§ Task item: Print the entries exactly; skip the pictures.

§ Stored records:
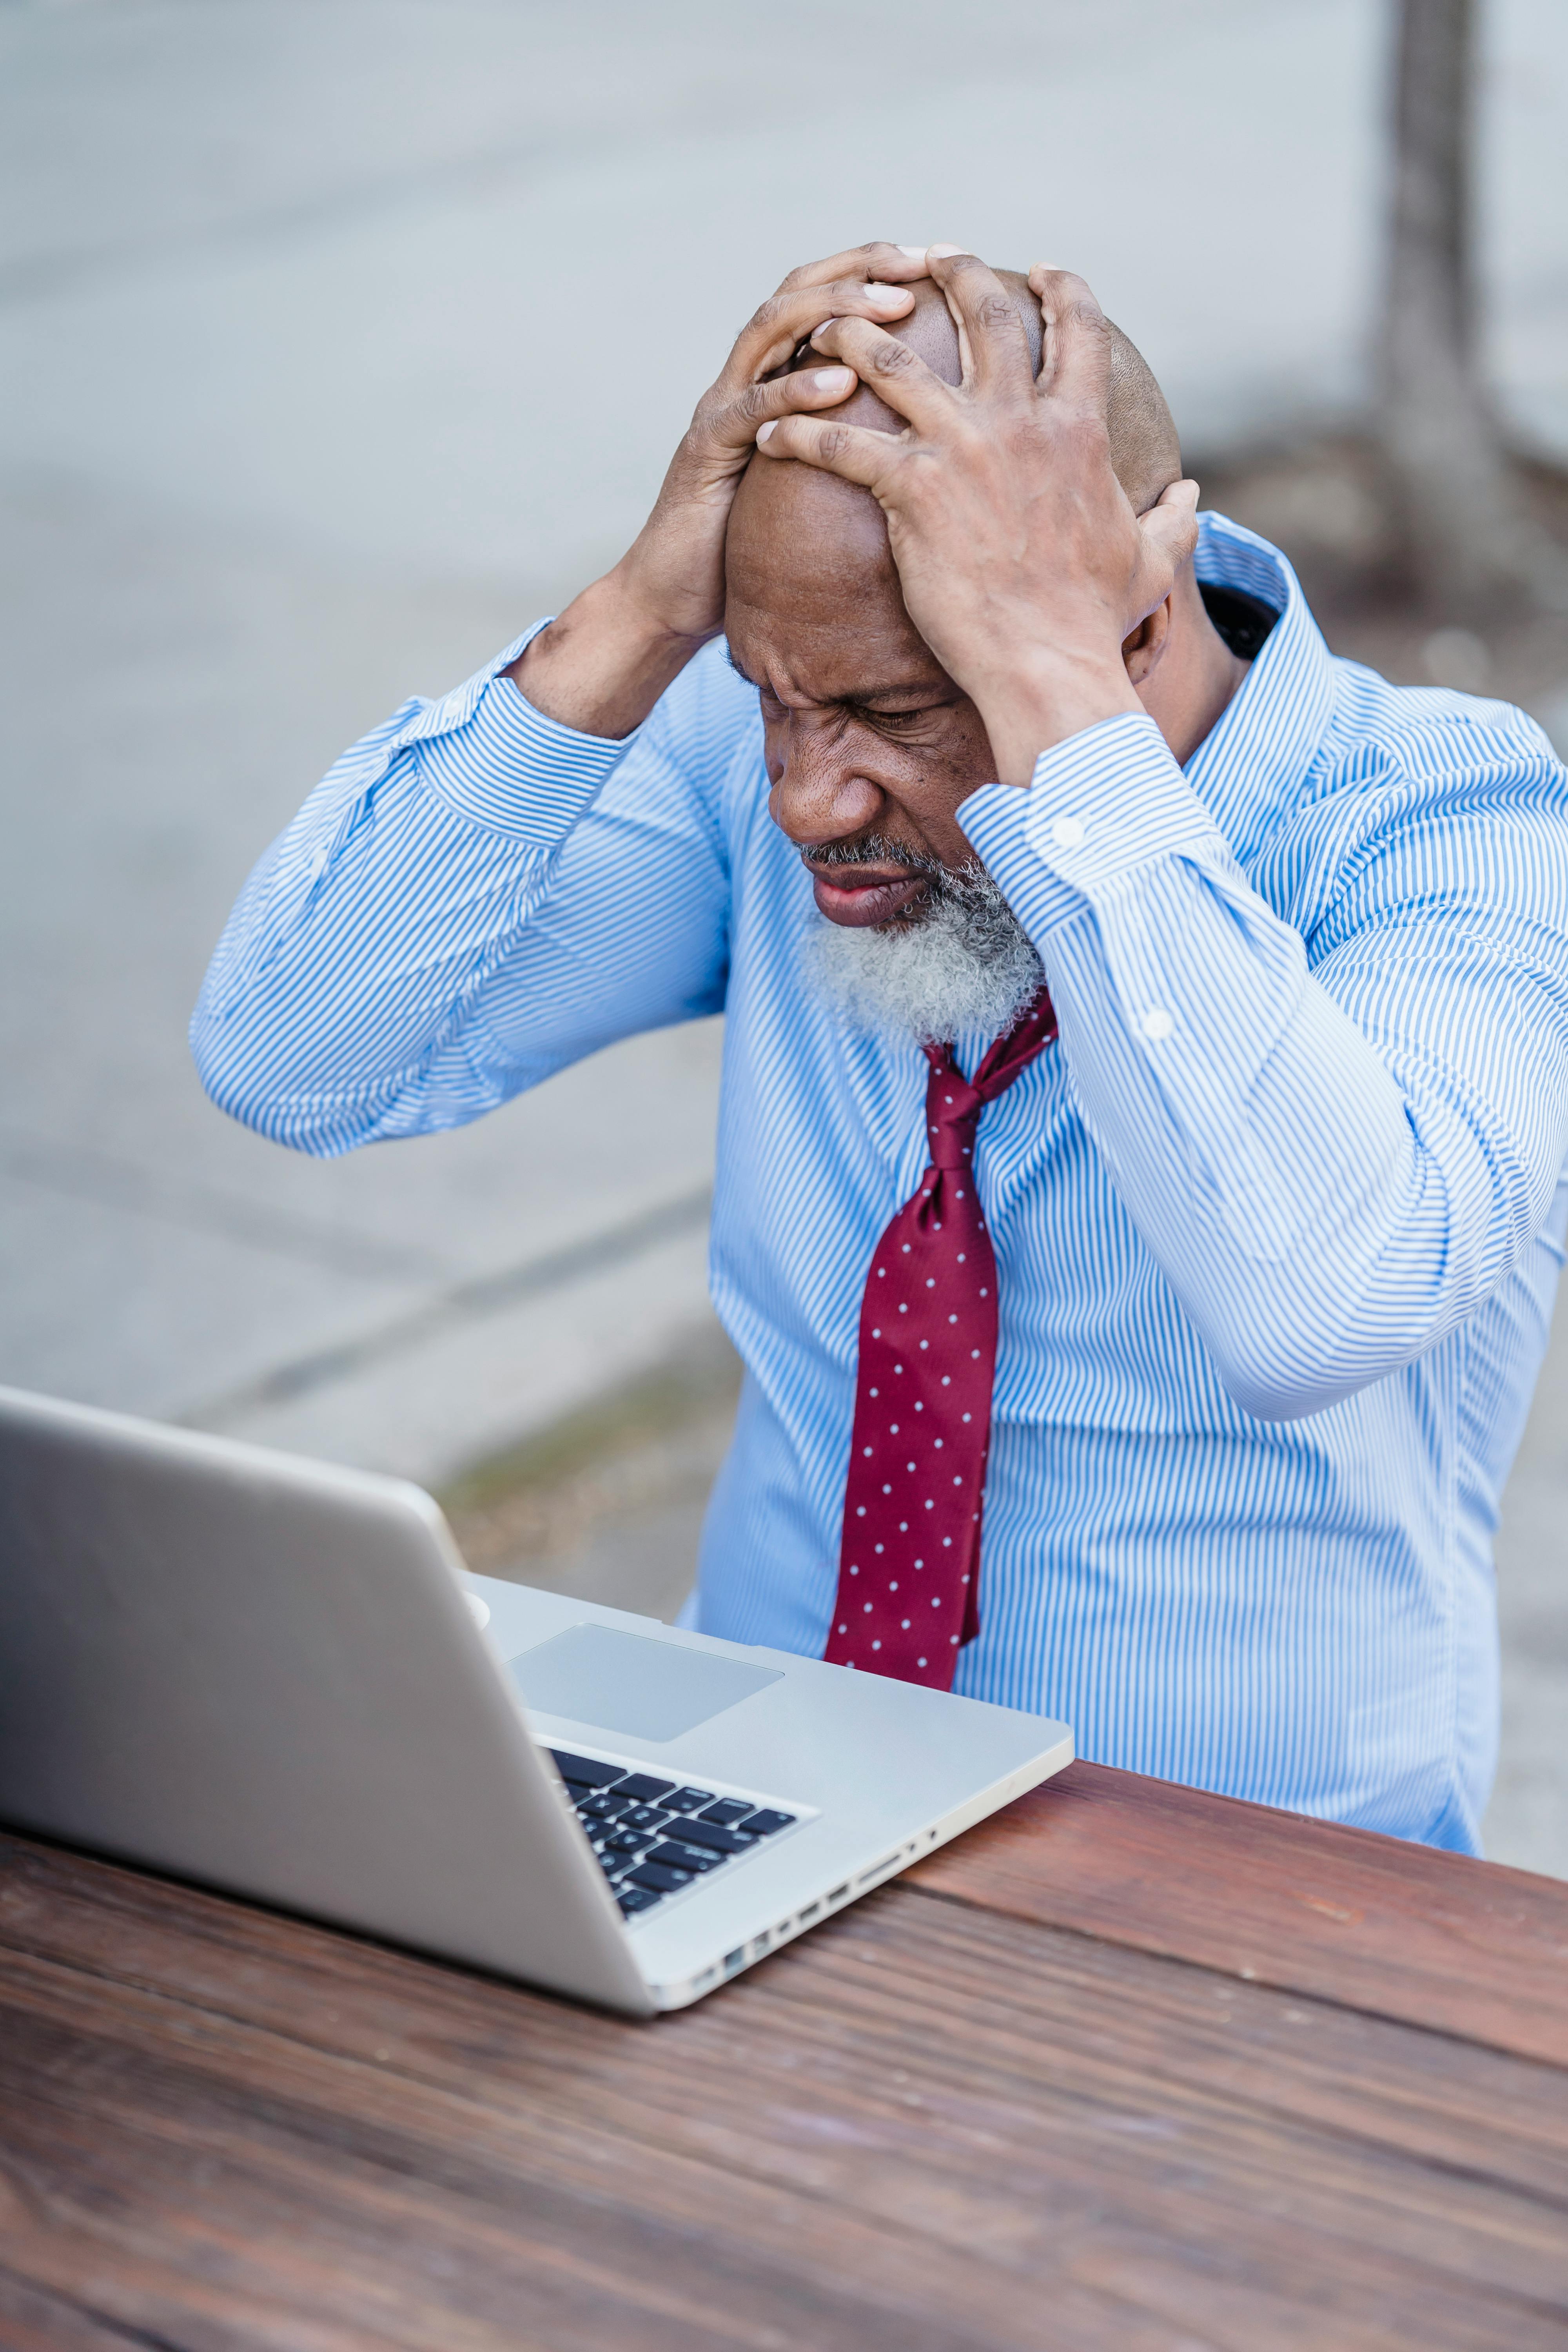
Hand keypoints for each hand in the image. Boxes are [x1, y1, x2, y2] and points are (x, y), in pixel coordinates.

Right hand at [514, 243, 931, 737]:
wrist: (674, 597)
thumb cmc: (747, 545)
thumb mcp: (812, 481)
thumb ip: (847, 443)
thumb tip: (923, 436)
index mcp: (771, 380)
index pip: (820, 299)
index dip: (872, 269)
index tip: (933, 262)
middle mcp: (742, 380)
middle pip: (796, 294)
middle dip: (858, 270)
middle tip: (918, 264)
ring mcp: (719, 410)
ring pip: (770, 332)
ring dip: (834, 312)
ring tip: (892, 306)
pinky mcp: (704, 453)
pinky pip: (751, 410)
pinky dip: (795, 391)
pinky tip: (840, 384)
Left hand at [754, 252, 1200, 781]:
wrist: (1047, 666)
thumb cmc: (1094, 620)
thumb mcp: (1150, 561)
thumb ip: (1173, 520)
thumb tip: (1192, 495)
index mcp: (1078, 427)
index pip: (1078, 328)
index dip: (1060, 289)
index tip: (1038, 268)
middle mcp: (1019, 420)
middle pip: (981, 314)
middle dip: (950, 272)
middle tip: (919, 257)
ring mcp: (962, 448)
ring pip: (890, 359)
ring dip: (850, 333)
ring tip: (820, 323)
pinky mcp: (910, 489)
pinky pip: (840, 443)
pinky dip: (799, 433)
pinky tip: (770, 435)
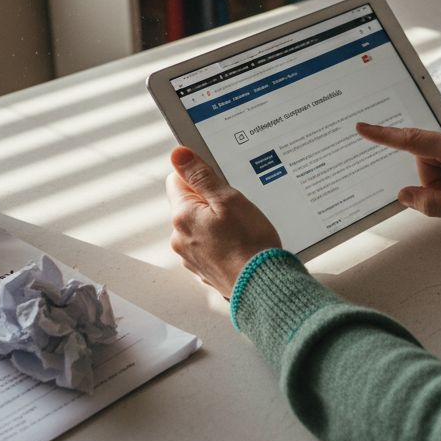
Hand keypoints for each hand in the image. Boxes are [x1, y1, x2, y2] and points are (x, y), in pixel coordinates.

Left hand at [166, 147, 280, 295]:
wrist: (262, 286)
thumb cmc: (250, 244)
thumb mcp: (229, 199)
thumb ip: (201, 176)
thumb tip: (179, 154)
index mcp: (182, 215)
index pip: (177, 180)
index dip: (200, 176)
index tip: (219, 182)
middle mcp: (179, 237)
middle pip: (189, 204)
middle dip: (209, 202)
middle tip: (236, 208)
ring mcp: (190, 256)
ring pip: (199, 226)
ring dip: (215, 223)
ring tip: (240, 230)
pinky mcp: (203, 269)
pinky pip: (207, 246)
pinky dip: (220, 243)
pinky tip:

§ Answer space:
Hand keypoints for each hand in the image. Boxes are [x1, y1, x2, y2] and points are (x, y), in pixel coordinates.

Right hand at [514, 243, 931, 737]:
wrist: (674, 597)
thumb cmc: (747, 545)
thumb mcp: (812, 481)
thumb ip: (847, 443)
thumb tip: (923, 436)
index mcp: (771, 380)
index pip: (820, 299)
index dip: (872, 269)
index tip: (933, 262)
middle mcp: (742, 380)
middle pip: (796, 294)
middle dip: (858, 270)
middle tip: (918, 264)
ring mcp: (719, 410)
ring pip: (770, 332)
ring dip: (834, 312)
ring tip: (892, 306)
pinky mcp: (704, 453)
pinky pip: (751, 410)
pinky dip: (795, 391)
pinky tip: (840, 384)
Left hand at [754, 252, 1200, 781]:
wrist: (1047, 666)
thumb cmc: (1094, 620)
thumb mcp: (1150, 561)
thumb ip: (1173, 520)
thumb tip: (1192, 495)
index mcp: (1078, 427)
index pip: (1078, 328)
index dip: (1060, 289)
index tip: (1038, 268)
middle mcp: (1019, 420)
middle pip: (981, 314)
middle dip: (950, 272)
middle tip: (919, 257)
ring mcp: (962, 448)
ring pip: (890, 359)
ring dip: (850, 333)
ring tip: (820, 323)
pinky mcp: (910, 489)
pinky pip: (840, 443)
pinky dip: (799, 433)
pinky tip: (770, 435)
Hand keypoints for each hand in the image. Boxes are [x1, y1, x2, y2] and points are (x, y), in pixel coordinates.

Left hand at [166, 147, 280, 295]:
wrist: (262, 286)
thumb cmc: (250, 244)
thumb mcp: (229, 199)
thumb ip: (201, 176)
thumb tip: (179, 154)
index mcp: (182, 215)
index pip: (177, 180)
index dip: (200, 176)
index tip: (219, 182)
middle mcp: (179, 237)
middle pip: (189, 204)
middle dip: (209, 202)
middle tip: (236, 208)
ring mcp: (190, 256)
ring pip: (199, 226)
ring dip: (215, 223)
ring tip: (240, 230)
pinky mcp: (203, 269)
pinky pip: (207, 246)
pinky dip: (220, 243)
pinky tip:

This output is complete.